必須課題:
(a) 本文のうち、「腫れの痛みがひどいときの対処法」から「欠かさないようにしましょう。」までの部分を、一字一句変えずに書き写して返してください。
(b) 本文によると、現在は何日経てば出席してもよいとされていますか。
(c) 本文で、おたふく風邪の症状のうち一般的な風邪に似たものとして挙げられているものをすべて書き出してください。

本文:

::::::::

あまりにも長引いているときには別の病気の可能性があるので再度病院で診察を受けるようにしましょう。以前は腫れがひくまで出席停止でしたが、今は5日経てば出席しても良いとされています。
子供の場合は特に症状が軽く、腫れがあっても熱などがなく元気な子も多いです。ですが、5日経たないうちはまだ感染力があるので注意しましょう。
腫れの痛みがひどいときの対処法
腫れの痛みがひどい場合やかなり腫れ上がってしまったという場合には患部を保冷剤や濡れたタオルなどで冷やすと痛みが治まります。
お風呂に入ると体が温まって痛むことがあるので濡れたタオルで体を拭くなどがオススメです。
腫れてしまって食べ物が食べられない場合はスープやプリンなどのあまり噛まなくても良い食品を選んで食べましょう。
おたふく風邪のときの対処法
おたふく風邪の場合、耳の下が腫れること以外は熱や吐き気、頭痛など一般的な風邪の症状に似ています。
病院に行っても、おたふく風邪を治す根本的な治療法はないので症状を抑えるための対症療法を行うのが一般的です。熱が高いときには解熱剤や鎮痛剤を処方してもらいます。
その後はなるべく安静にして、ゆっくりと体を休めるのが一番です。熱があるときにはスポーツドリンクなどを飲んで水分補給を欠かさないようにしましょう。

::::::::

(コレクションから抜き出した記録)
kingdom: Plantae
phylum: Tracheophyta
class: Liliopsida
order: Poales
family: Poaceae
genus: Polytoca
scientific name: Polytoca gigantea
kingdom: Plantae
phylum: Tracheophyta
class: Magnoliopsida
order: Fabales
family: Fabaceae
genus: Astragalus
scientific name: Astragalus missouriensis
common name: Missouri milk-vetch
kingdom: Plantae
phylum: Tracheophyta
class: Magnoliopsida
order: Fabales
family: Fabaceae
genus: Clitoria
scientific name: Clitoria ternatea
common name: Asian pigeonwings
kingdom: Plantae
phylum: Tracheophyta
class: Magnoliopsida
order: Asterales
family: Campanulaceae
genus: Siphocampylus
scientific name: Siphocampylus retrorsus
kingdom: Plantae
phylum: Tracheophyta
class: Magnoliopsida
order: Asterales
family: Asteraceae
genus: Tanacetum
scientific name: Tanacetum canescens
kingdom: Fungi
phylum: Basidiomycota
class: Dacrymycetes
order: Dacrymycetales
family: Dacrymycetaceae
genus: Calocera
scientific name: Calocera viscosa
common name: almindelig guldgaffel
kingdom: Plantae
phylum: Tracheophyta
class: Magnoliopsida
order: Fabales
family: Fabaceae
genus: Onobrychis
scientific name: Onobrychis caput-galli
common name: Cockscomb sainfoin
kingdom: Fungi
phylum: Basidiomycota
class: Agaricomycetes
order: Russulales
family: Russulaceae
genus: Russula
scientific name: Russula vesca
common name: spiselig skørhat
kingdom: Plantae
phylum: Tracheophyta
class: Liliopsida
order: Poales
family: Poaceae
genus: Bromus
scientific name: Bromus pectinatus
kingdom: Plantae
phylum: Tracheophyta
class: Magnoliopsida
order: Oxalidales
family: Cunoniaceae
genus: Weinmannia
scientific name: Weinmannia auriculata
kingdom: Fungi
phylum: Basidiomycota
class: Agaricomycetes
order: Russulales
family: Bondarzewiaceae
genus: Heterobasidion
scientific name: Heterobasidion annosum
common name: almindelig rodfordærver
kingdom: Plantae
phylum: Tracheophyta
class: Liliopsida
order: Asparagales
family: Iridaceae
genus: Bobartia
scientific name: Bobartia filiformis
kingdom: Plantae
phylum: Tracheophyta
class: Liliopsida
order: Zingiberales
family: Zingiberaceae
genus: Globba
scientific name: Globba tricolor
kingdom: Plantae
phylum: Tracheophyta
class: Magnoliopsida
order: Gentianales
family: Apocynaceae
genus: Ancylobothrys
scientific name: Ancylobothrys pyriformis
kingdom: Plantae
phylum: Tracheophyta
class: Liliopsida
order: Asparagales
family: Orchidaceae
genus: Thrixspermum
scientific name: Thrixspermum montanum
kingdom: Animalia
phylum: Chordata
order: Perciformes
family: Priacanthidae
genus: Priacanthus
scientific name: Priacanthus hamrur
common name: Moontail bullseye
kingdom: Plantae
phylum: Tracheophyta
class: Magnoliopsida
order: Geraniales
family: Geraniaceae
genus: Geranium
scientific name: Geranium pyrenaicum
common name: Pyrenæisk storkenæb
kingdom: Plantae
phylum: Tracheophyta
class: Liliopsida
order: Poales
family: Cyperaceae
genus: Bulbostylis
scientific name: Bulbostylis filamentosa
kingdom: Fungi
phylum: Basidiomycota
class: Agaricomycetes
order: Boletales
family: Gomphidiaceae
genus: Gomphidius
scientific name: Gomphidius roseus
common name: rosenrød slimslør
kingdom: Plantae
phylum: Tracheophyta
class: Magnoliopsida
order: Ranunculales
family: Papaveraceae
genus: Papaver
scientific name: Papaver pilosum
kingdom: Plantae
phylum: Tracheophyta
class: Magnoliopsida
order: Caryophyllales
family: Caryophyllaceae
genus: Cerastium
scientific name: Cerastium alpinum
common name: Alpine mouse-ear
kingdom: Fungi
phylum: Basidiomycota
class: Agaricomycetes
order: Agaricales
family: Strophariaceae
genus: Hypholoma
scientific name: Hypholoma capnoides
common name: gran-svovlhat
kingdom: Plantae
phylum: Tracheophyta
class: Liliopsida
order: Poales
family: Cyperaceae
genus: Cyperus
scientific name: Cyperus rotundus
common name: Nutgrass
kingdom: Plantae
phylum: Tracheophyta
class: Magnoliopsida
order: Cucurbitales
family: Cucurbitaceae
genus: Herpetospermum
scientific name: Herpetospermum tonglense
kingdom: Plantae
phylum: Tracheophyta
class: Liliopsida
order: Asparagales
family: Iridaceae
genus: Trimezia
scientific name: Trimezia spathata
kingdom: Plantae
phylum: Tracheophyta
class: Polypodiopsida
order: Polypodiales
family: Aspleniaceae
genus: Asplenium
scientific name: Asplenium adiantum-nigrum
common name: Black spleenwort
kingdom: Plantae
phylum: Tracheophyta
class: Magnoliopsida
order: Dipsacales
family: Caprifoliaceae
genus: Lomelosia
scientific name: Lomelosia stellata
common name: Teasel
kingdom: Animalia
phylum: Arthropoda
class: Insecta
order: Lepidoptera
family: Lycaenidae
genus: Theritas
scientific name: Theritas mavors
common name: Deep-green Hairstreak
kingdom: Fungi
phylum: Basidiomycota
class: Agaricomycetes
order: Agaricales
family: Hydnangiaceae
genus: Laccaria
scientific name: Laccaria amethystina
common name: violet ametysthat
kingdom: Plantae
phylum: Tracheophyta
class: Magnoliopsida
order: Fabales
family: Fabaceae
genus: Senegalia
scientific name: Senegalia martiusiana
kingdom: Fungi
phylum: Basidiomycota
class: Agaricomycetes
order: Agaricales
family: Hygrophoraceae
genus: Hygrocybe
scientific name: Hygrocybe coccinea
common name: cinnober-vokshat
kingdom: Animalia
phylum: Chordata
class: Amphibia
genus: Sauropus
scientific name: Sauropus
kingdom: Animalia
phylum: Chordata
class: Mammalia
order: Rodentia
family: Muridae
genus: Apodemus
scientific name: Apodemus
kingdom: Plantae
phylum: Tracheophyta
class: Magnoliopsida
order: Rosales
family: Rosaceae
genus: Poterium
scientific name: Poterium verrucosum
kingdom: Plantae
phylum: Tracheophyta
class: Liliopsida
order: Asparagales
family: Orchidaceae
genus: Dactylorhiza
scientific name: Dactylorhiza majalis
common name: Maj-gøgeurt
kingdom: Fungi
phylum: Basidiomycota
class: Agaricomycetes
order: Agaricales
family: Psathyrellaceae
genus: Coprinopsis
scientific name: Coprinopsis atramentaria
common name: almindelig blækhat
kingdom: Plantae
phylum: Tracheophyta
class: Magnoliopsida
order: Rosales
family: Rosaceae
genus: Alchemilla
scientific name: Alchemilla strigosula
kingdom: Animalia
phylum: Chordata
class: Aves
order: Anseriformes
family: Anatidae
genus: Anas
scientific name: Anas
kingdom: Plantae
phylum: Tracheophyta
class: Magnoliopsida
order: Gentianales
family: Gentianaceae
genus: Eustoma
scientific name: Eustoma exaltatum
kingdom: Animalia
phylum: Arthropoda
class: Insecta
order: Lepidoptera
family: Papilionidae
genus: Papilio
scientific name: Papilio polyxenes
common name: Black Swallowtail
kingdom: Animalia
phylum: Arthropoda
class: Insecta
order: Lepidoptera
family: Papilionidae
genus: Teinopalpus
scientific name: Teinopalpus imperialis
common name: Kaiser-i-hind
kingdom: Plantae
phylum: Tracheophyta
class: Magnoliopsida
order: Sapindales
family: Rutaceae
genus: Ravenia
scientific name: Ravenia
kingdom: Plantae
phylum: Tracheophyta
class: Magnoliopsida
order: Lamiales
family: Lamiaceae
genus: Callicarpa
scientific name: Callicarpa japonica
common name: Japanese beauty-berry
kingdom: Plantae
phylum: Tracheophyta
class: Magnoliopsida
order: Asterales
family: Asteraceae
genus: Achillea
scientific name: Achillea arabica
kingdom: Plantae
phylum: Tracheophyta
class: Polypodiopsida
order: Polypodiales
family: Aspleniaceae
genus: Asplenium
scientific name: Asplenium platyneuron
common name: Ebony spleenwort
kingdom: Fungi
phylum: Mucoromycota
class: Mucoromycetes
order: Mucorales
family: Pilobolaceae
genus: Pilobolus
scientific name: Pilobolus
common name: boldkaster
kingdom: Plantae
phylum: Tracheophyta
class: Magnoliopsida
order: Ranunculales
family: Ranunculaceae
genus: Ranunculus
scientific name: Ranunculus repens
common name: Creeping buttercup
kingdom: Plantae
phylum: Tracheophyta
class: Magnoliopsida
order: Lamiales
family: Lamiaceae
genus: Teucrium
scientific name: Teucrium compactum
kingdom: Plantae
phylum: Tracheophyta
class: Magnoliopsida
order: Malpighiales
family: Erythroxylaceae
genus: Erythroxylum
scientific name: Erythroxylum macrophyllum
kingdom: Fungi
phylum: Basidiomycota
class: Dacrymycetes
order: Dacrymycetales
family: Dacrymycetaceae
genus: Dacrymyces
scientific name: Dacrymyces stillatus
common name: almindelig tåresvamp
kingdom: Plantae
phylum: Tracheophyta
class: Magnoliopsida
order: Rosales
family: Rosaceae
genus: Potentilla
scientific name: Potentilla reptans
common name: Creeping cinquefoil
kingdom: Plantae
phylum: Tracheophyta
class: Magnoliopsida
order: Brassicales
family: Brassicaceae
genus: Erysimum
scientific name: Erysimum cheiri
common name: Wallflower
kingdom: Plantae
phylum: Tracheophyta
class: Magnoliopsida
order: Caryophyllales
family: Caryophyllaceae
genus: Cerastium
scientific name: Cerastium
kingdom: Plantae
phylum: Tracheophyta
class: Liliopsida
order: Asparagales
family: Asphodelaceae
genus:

::::::::

練習問題の解答:
(a)
腫れの痛みがひどいときの対処法
腫れの痛みがひどい場合やかなり腫れ上がってしまったという場合には患部を保冷剤や濡れたタオルなどで冷やすと痛みが治まります。
お風呂に入ると体が温まって痛むことがあるので濡れたタオルで体を拭くなどがオススメです。
腫れてしまって食べ物が食べられない場合はスープやプリンなどのあまり噛まなくても良い食品を選んで食べましょう。
おたふく風邪のときの対処法
おたふく風邪の場合、耳の下が腫れること以外は熱や吐き気、頭痛など一般的な風邪の症状に似ています。
病院に行っても、おたふく風邪を治す根本的な治療法はないので症状を抑えるための対症療法を行うのが一般的です。熱が高いときには解熱剤や鎮痛剤を処方してもらいます。
その後はなるべく安静にして、ゆっくりと体を休めるのが一番です。熱があるときにはスポーツドリンクなどを飲んで水分補給を欠かさないようにしましょう。

(b) 5日経てば出席してもよいとされています。

(c) 熱、吐き気、頭痛